READ MORE: Crown to present closing arguments in William Sandeson trial
When asked about Webb, Blades told the court that he was fearful before he spoke to him – but that Webb gave him insight into how drug cartels worked and that it helped him.
Webb said he “wanted to do the right thing” and agreed with Tan that he had reached a conclusion that there was a strong possibility Sandeson was guilty and felt police weren’t doing enough and needed help.
Within days of speaking with Webb, new statements had been given to police by both Blades and McCabe, which were subsequently passed along to the defence team.
Both Tom Martin and Eugene Tan testified in court that they were surprised about the timing of the new statements.
Martin told the court that he asked Webb if he had encouraged or advised the men to go to police and that Webb told him absolutely not.
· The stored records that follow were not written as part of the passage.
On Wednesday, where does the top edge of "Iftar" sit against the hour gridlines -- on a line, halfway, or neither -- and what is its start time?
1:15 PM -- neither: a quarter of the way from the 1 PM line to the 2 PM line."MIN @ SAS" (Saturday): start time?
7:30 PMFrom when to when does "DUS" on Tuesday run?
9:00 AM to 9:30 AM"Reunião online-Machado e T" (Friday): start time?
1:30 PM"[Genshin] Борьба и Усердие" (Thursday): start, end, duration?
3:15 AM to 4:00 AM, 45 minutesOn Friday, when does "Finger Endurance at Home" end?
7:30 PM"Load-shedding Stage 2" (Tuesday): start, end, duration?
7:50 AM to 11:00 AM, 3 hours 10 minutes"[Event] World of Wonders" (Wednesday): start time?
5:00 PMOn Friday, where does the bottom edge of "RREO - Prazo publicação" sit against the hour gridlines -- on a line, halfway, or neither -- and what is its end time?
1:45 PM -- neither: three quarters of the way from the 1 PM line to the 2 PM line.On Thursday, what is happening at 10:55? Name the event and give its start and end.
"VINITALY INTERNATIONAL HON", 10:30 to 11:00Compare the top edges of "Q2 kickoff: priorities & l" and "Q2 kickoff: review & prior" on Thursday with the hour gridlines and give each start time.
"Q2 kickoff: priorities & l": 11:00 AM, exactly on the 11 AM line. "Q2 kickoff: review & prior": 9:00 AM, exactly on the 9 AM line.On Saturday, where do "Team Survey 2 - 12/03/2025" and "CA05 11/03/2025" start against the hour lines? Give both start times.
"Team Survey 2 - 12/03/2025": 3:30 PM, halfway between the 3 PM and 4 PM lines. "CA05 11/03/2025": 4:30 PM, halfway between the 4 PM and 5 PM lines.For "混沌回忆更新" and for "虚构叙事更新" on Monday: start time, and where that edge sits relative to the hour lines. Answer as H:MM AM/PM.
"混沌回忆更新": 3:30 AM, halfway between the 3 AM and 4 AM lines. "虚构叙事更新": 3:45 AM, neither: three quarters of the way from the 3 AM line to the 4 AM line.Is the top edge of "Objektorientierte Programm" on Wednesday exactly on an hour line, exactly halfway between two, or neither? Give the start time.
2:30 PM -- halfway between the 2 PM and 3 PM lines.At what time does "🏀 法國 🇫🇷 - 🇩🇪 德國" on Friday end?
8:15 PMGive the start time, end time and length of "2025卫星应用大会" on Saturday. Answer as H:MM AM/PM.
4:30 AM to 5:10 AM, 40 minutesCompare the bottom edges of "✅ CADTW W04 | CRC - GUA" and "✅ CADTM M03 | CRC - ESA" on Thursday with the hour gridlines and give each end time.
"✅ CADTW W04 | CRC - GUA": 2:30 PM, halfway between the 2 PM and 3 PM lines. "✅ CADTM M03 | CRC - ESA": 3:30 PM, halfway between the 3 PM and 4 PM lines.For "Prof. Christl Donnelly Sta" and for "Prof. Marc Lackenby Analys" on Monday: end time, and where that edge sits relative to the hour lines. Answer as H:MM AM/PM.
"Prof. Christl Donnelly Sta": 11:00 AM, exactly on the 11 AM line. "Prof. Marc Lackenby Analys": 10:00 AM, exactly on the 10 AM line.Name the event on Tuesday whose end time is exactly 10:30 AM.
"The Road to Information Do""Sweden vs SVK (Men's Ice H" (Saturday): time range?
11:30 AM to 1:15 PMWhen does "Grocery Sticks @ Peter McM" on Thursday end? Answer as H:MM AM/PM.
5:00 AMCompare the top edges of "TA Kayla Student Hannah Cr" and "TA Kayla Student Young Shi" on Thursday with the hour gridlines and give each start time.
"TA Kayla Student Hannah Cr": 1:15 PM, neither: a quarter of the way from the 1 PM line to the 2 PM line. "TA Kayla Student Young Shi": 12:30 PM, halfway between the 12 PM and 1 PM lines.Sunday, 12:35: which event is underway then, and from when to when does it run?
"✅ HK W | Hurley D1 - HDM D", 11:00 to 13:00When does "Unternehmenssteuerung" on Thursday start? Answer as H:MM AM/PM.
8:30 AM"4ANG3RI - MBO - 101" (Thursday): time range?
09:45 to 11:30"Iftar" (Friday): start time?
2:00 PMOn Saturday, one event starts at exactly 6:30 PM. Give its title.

Martin said he believed Webb “based on the fact I knew the man.”
Meanwhile, Tan testified that he also asked Webb what was going on and why Blades and McCabe had gone to police. Tan said Webb told him that he was asked to lean on the men to see what would do under pressure and that maybe he leaned too hard.
READ MORE: William Sandeson planned Taylor Samson’s murder, money was motive: Crown
The jury also didn’t hear that while the Crown was still presenting their case, the defence asked for a mistrial.
The defence argued for a mistrial on three grounds: there was late disclosure by the Crown, an alleged breach of confidentially by Bruce Webb and William Sandeson’s right to a fair trial.
The issues relate to the Crown providing the involvement of private investigator Bruce Webb and his involvement with the police to the defence.
When rendering his decision on the mistrial application, Judge Josh Arnold called it “a significant issue.” Arnold said he reviewed everything submitted to him and looked at all the evidence.
READ MORE: William Sandeson trial expected to go to jury Thursday
He ultimately decided that he would not declare a mistrial. “I don’t think there would be a miscarriage of justice,” Arnold said when reading a portion of his decision to the court.